Some-thing that I feel is missing and much needed in the NHS is a well being role - to counsel people with long term conditions, help them manage being a patient (i.e. the practicalities of getting through the NHS system), looking at and supporting self-care with mental health work, nutrition, independent living and lifestyle adjustments, and informing the patient of all the support groups, networks, charities, organisations and strategies out there to help them!
Change is always going to be greater and longer lasting if it comes from inside the individual them selves - empowering patients to do that would be so rewarding!

The Art of Effortless Living (Ingrid Bacci)
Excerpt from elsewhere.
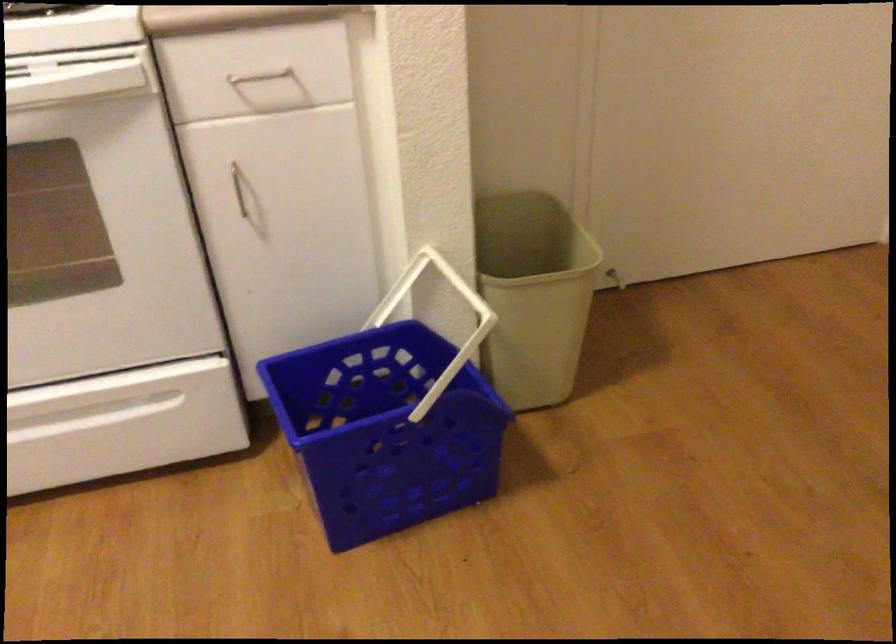
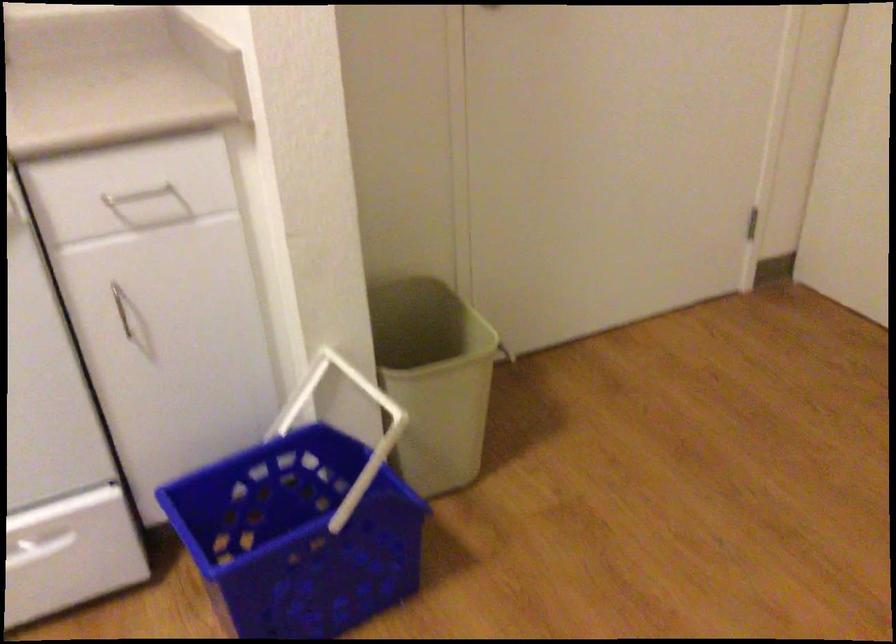
Find the pixel in the second image that matches the point at 263,78 in the first image.

(138, 194)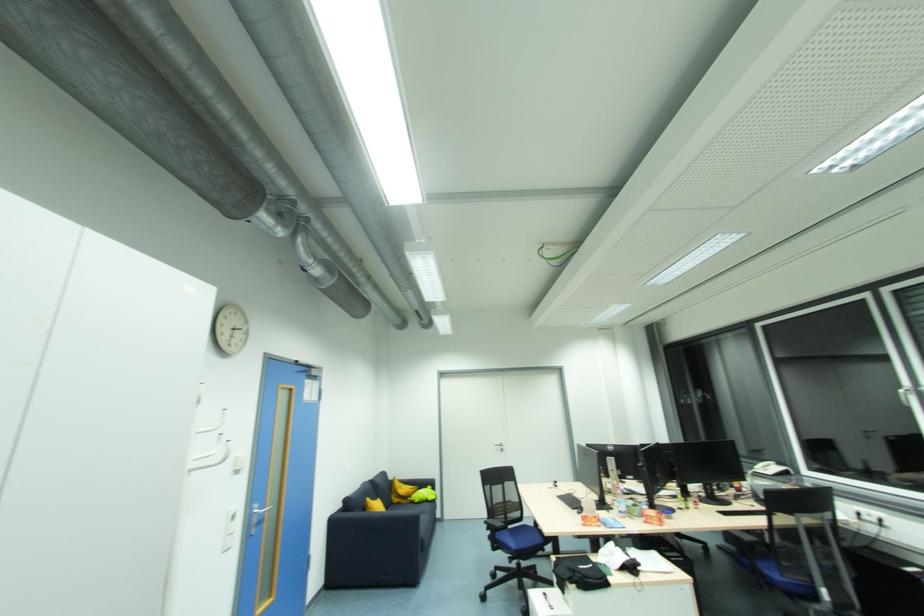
Someone whom I have enormous respect for recommended this book to me. I am ashamed to say how long it took me to actually sit down and read it from when I was first given it, but it was worth the wait..

Like many similar 'self-help' books, one certainly has to be in the right frame of mind to read, and benefit, from such books. It had slowly been dawning on me that the medical professionals were not going to come up with a quick fix, and that I was going to have a) learn to cope and b) take some responsibility to heal myself.  
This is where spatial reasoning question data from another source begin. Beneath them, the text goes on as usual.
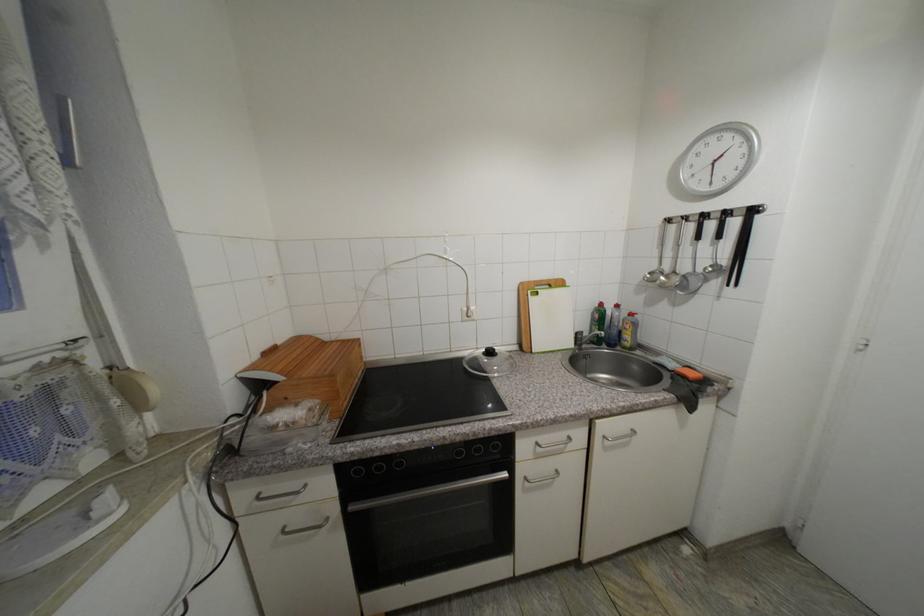
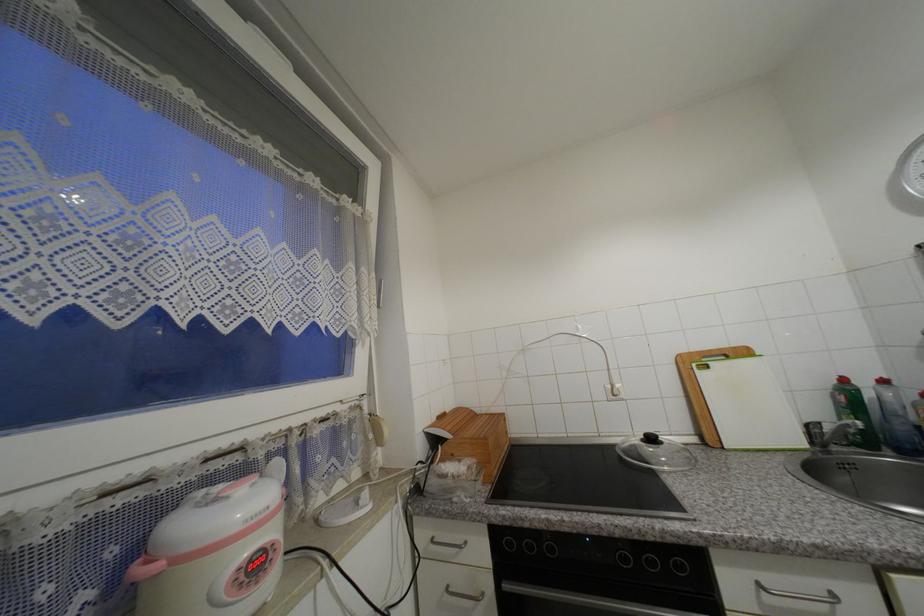
In the second image, find the point that corresponds to point 261,358 in the first image.

(440, 419)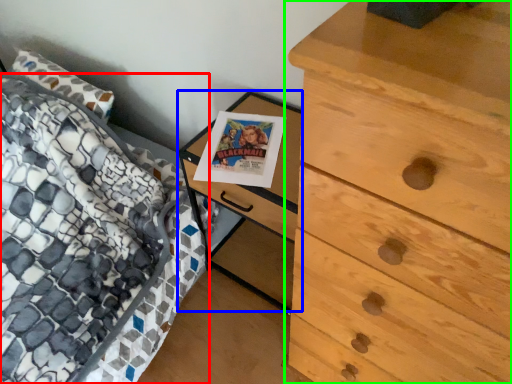
Question: Which object is positioned farthest from bed (highlighted by a red box)? Select from nightstand (highlighted by a blue box) and chest of drawers (highlighted by a green box).

Choices:
 (A) nightstand
 (B) chest of drawers

Answer: (B)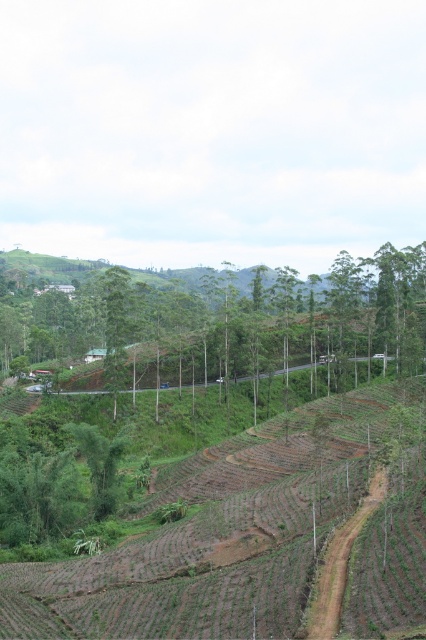
Between point (199, 296) and point (348, 525), which one is positioned behind?

The point (199, 296) is behind.

Is green leafy tree at center wider than brown dirt track at center-right?

Yes, green leafy tree at center is wider than brown dirt track at center-right.

Between point (224, 307) and point (351, 515), which one is positioned in front?

Point (351, 515) is in front.

This screenshot has height=640, width=426. In order to click on green leafy tree at center in this screenshot , I will do `click(218, 320)`.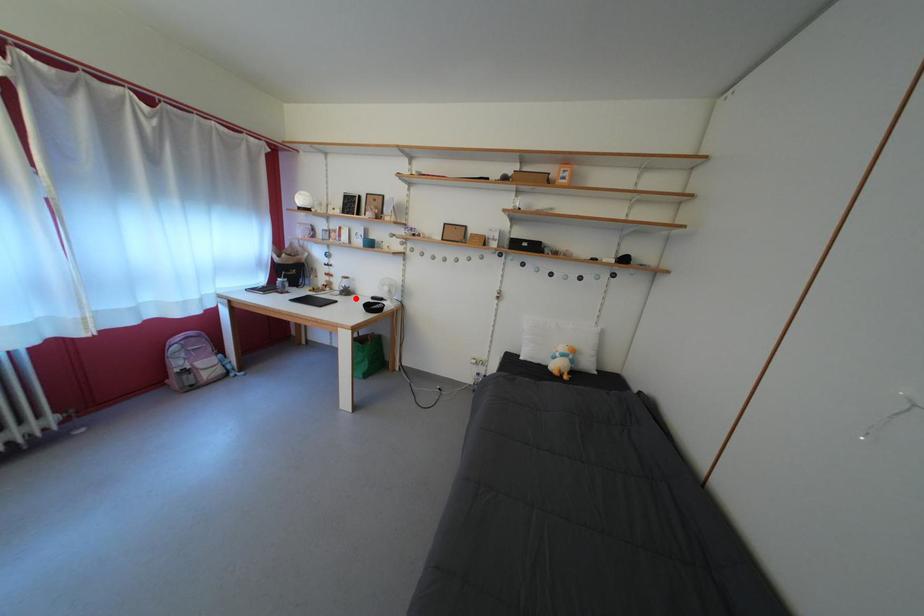
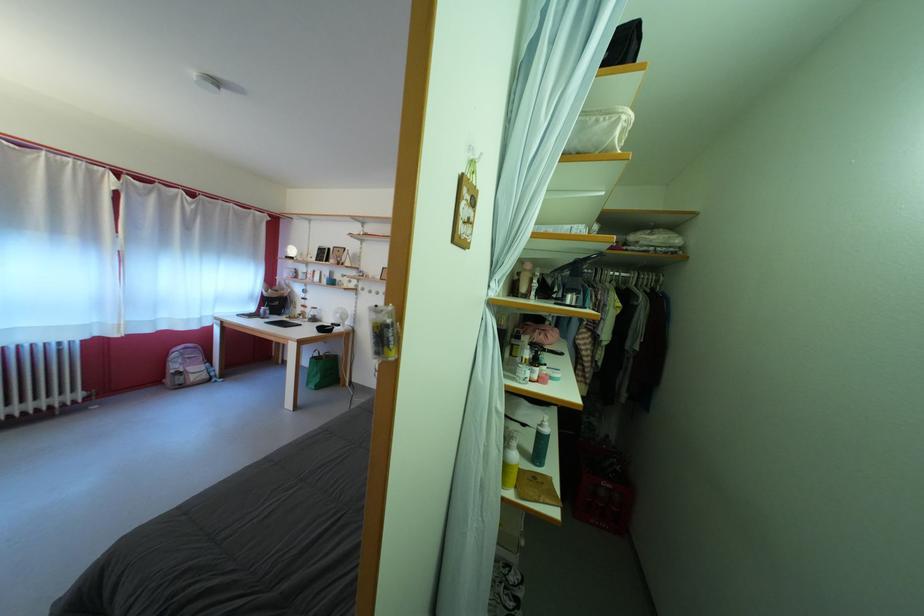
In the second image, find the point that corresponds to the highlighted location in the first image.

(322, 325)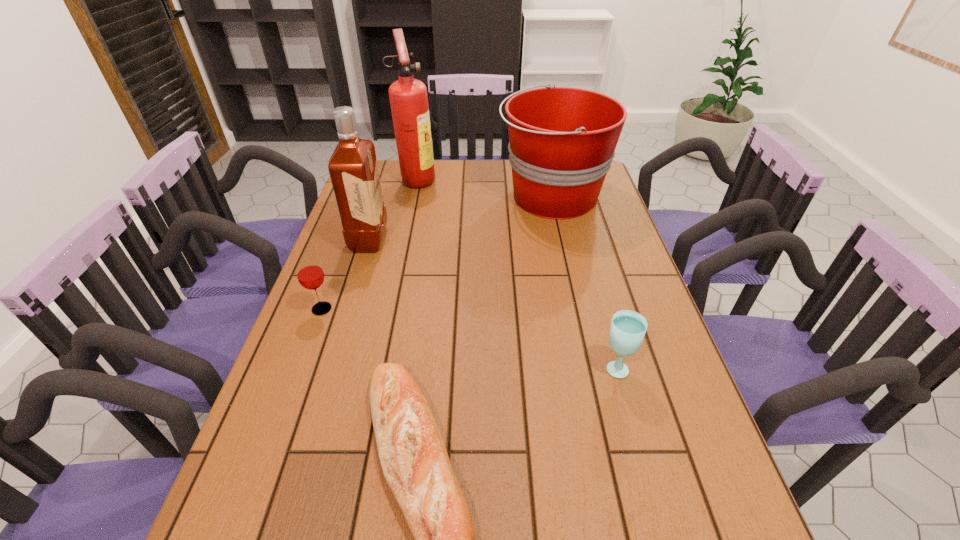
Locate an element on the screen. The height and width of the screenshot is (540, 960). free space at the far edge is located at coordinates (491, 183).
In short, The Art of Effortless Living by Ingrid Bacci, is one of the most amazing and enlightening books I have ever read - it completely changed my perspective and attitudes almost over night! Clichéd, I know, but true! It was a complete breath of fresh air and opened my mind to new approaches to manage my health. It didn't hold the answers, but conditioned my closed scientific mind such that I could begin to explore on my own the impact of teh mind-body connection, the complex interconnectivity between my mental health and psychical health, and how I could help myself. A few phrases really stuck with me . . .

"When your body collapses, assume that there are emotions that need to be acknowledged."
 Like many patients today, I have been diagnosed with a handful of conditions, none of which the doctors seem to be able to explain relapses I have. Maybe in patients like me with a very large and complex medical history and several long-term conditions, relapses are caused by a 'last straw' phenomenon. All of these conditions predispose us to a flare-up or relapse, and bring us very close to the threshold for suddenly becoming very ill. What takes us over that threshold could be our mental health - one bad day too many, one bad meeting or difficult day at work - just pushes our already strained bodies over the edge into a relapse.
We as patients have the power to control that last straw and subsequently, maybe control more of our health than we thought possible!
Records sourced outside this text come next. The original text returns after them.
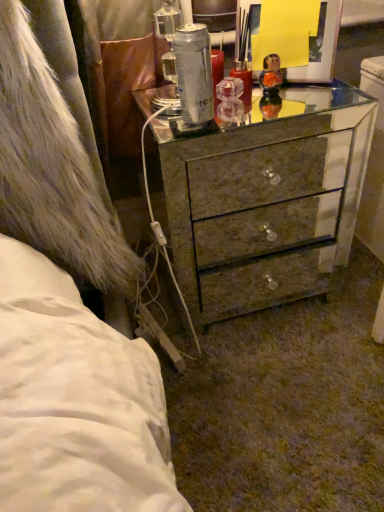
You are a GUI agent. You are given a task and a screenshot of the screen. Output one action in this format:
    pyautogui.click(x=<x>, y=<y>)
    Task: Click on the free point below metallic mirrored chest of drawers at center (from a real-world perspective)
    The width and height of the screenshot is (384, 512).
    Given the screenshot: What is the action you would take?
    pyautogui.click(x=243, y=297)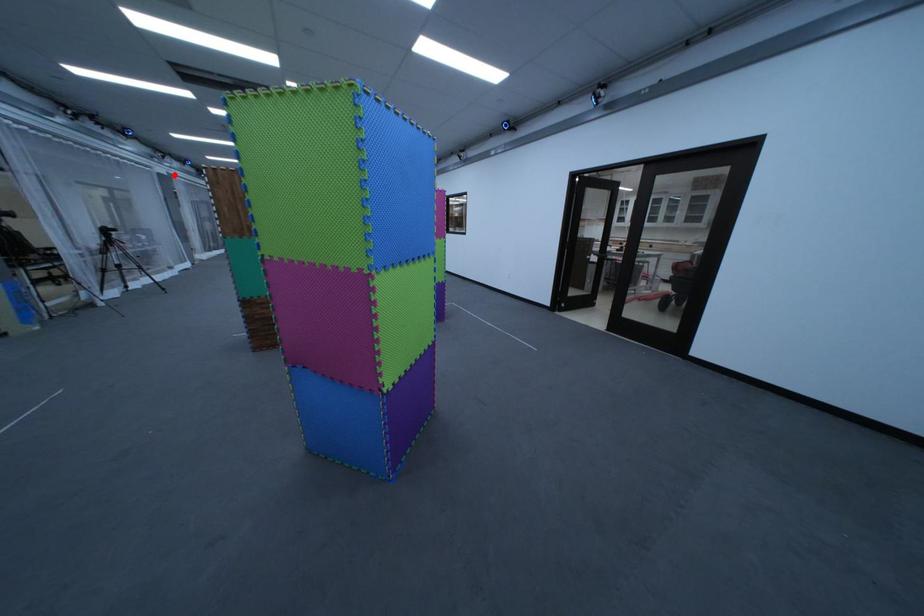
"I needed to override the familiar program that I held in my mind for years, a program that identified my body with restriction, limitation and pain. By changing my program I changed my body."
Elsewhere in the book she talks about a patient she had who didn't know how to be 'well' because he constantly performed health checks on himself, monitoring his symptoms. This is so familiar for patients with  long term health conditions - but when the symptoms do disappear, this checking brings them back! There is the expectation to have them so they do remain. The idea that this is part of wiring system in our brains suggests re-wiring it could solve it! The power of the mind in long-term health conditions is more powerful than I think the medical community often realise.

If our mental power is so important and possibly just as effective as any multi-million pound drug from GSK, shouldn't we all take a little more care of it?